One could ask what it is about Liberals and criticizing America from overseas, but it's hardly surprising that Ginsburg would do so in light of her affinity for foreign laws as the basis for American constitutional decisionmaking. But I think the most appropos response is of hoary vintage, from one of Justice Ginsburg's predecessors, noting that, if her decisions provoke some to call for violence, it is not the peaceful, if passionate critics of those decisions who should be blamed:
It is said that this manifesto was more than a theory, that it was an incitement. Every idea is an incitement. It offers itself for belief and if believed it is acted on unless some other belief outweighs it or some failure of energy stifles the movement at its birth. The only difference between the expression of an opinion and an incitement in the narrower sense is the speaker's enthusiasm for the result. Eloquence may set fire to reason. But whatever may be thought of the redundant discourse before us it had no chance of starting a present conflagration. If in the long run the beliefs expressed in proletarian dictatorship are destined to be accepted by the dominant forces of the community, the only meaning of free speech is that they should be given their chance and have their way.Gitlow v. New York, 268 U.S. 652, 673, 45 S.Ct. 625, 69 L.Ed. 1138 (1925) (Holmes, J., dissenting). In short, as the Bard of Avon once wrote, "The fault lies not within the stars, but within ourselves."

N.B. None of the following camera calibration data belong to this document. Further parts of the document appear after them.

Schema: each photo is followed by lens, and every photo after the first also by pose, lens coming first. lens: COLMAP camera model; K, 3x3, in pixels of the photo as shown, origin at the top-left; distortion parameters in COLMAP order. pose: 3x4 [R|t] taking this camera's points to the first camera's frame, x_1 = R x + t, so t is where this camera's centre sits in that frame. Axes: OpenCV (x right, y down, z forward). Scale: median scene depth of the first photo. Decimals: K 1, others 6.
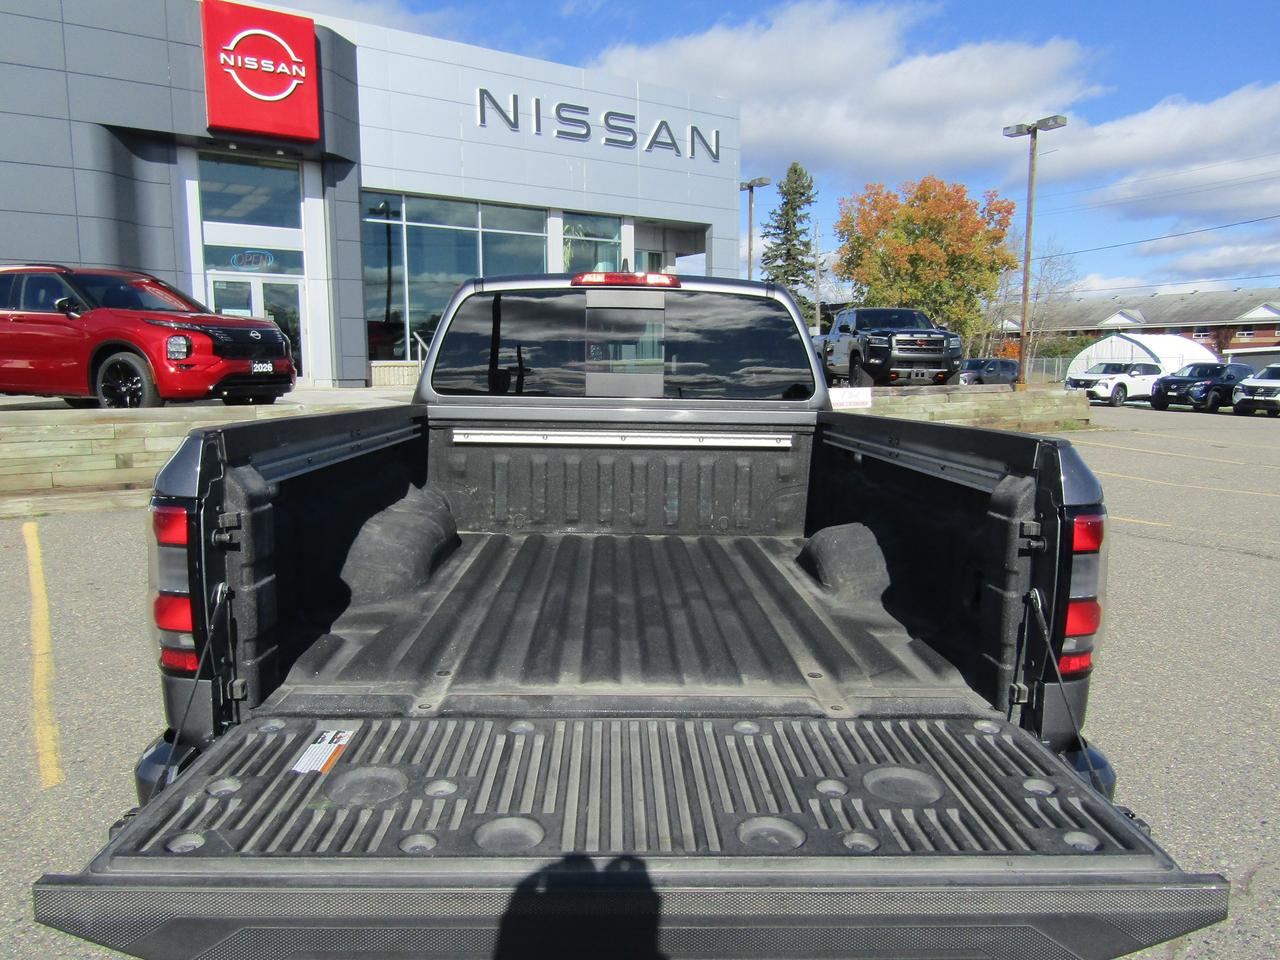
lens RADIAL K [[907.5, 0, 642.0], [0, 907.5, 488.8], [0, 0, 1]] dist [-0.003583, -0.011520]
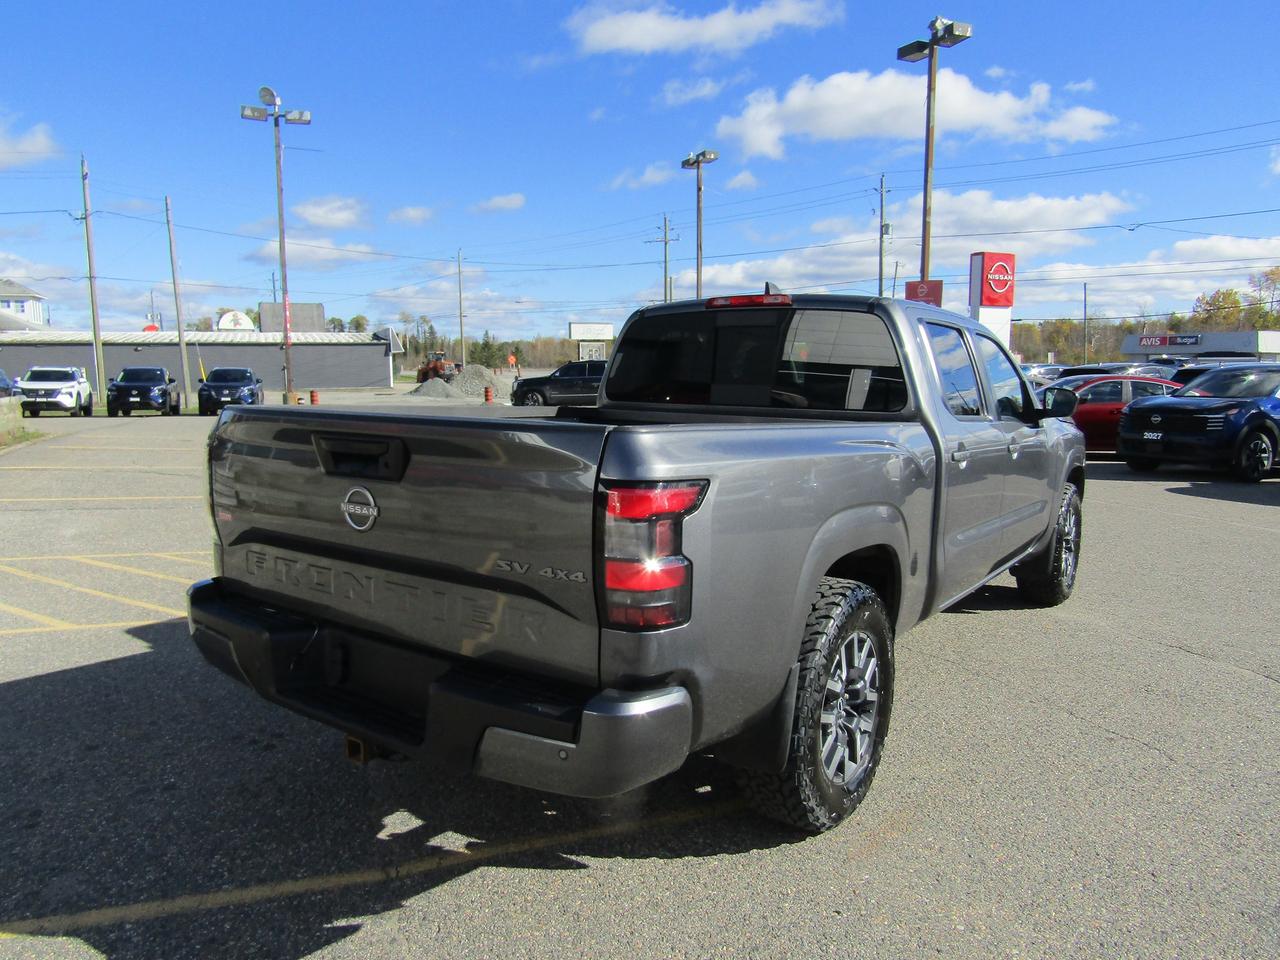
lens RADIAL K [[907.5, 0, 632.8], [0, 907.5, 471.7], [0, 0, 1]] dist [-0.003583, -0.011520]
pose [[0.217218, -0.117170, 0.969065, -0.261397], [0.136826, 0.986623, 0.088623, -0.023642], [-0.966486, 0.113343, 0.230344, 0.146829]]
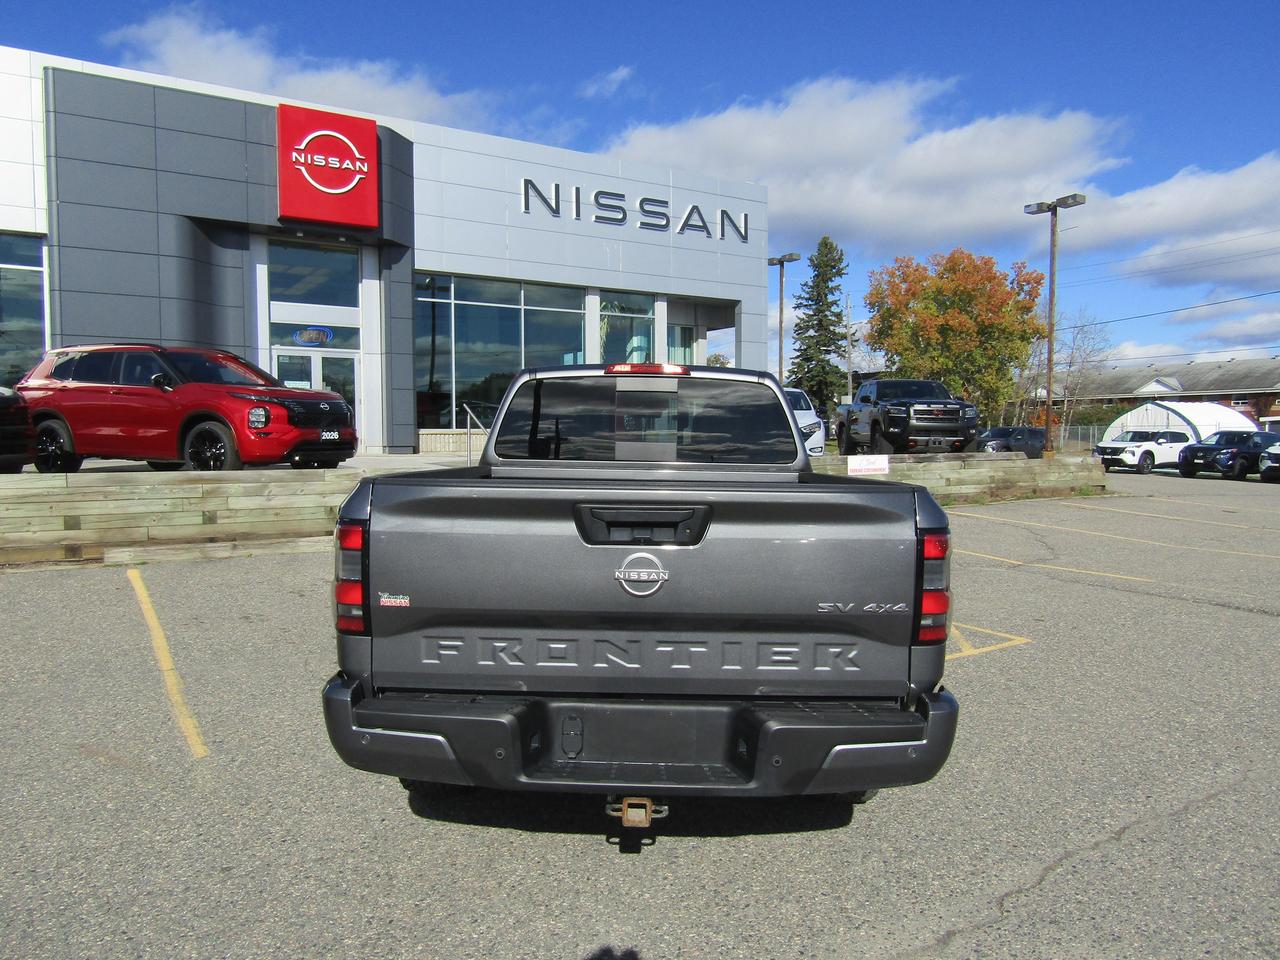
lens RADIAL K [[907.5, 0, 641.4], [0, 907.5, 488.9], [0, 0, 1]] dist [-0.003583, -0.011520]
pose [[0.999231, 0.003830, -0.039022, 0.004143], [-0.006673, 0.997311, -0.072974, 0.005435], [0.038637, 0.073179, 0.996570, -0.046388]]
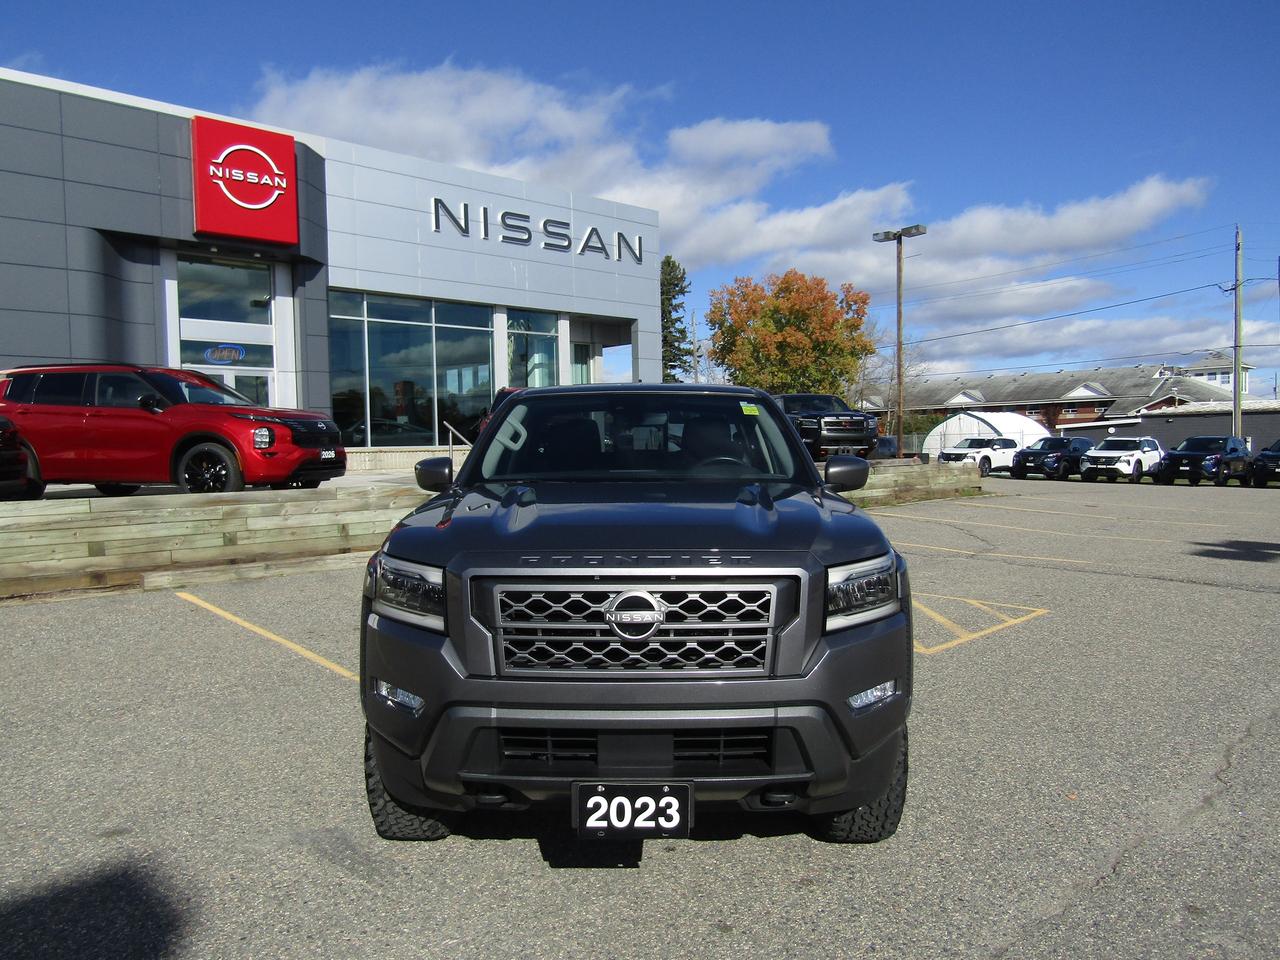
lens RADIAL K [[907.5, 0, 639.5], [0, 907.5, 491.3], [0, 0, 1]] dist [-0.003583, -0.011520]
pose [[0.989394, -0.023691, 0.143308, -0.098979], [0.035989, 0.995829, -0.083841, 0.009866], [-0.140724, 0.088109, 0.986120, -0.079255]]
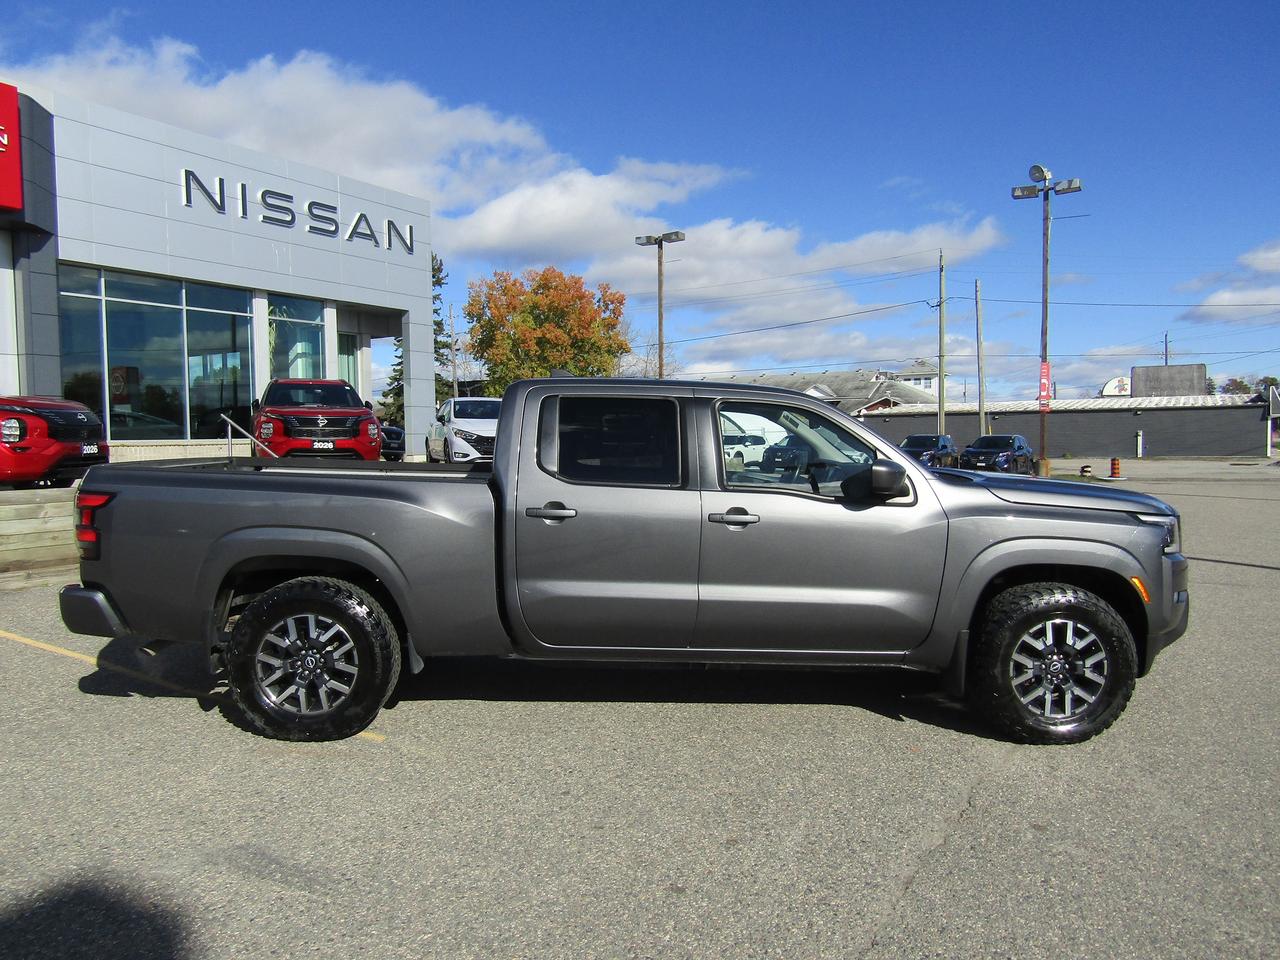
lens RADIAL K [[907.5, 0, 641.5], [0, 907.5, 485.0], [0, 0, 1]] dist [-0.003583, -0.011520]
pose [[0.914325, -0.031403, 0.403763, -0.131887], [0.065707, 0.995282, -0.071386, 0.008882], [-0.399616, 0.091800, 0.912075, -0.079123]]
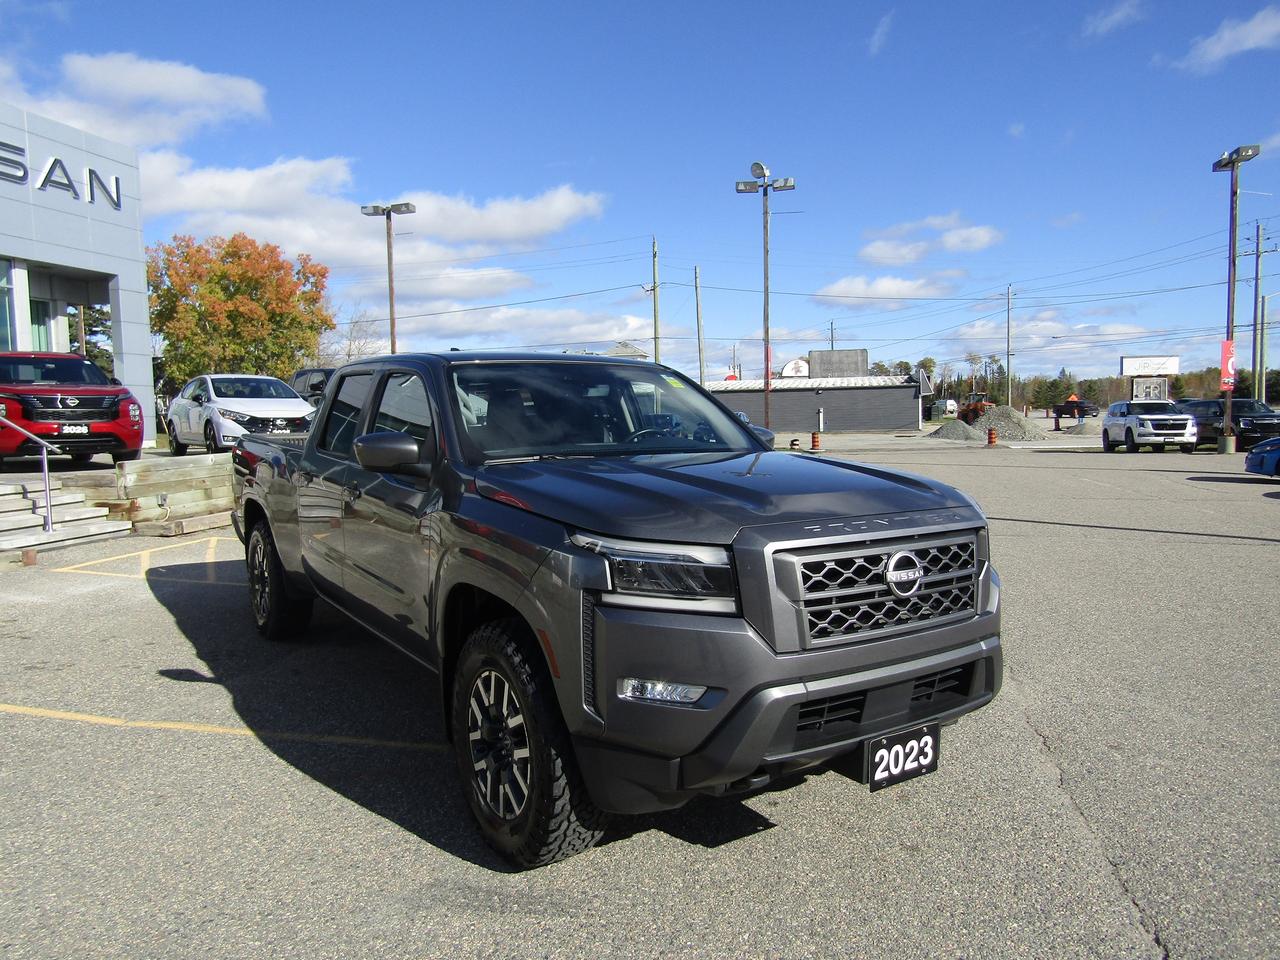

Of course, then there's the other, more flippant comment by the Great Dissenter: "We're not finally because we're right; we're right because we're final."
3 comments:
A) James Dobson and David Duke are not peaceful, they insight violence and murder against gays, blacks, and Muslims. B) Why don’t we just threaten to murder upon all the judges we don’t like, which seems like the responsible thing to do in a Democratic Government, right Tom Delay?
I see you've had a major change of heart since your previously stated concern that you should not comment on Justic Ginsburg's dozing off at an argument for fear of its impact on your
Supreme Court practice. Glad you shook off that concern.
I've never known James Dobson to advocate violence against anyone, nova democrat. You might want to pay attention to what he actually says, rather than the far-Left caricature of him. David Duke is not a conservative.
As for you, nova scout, as usual, you misinterpret/misrepresent and get it wrong.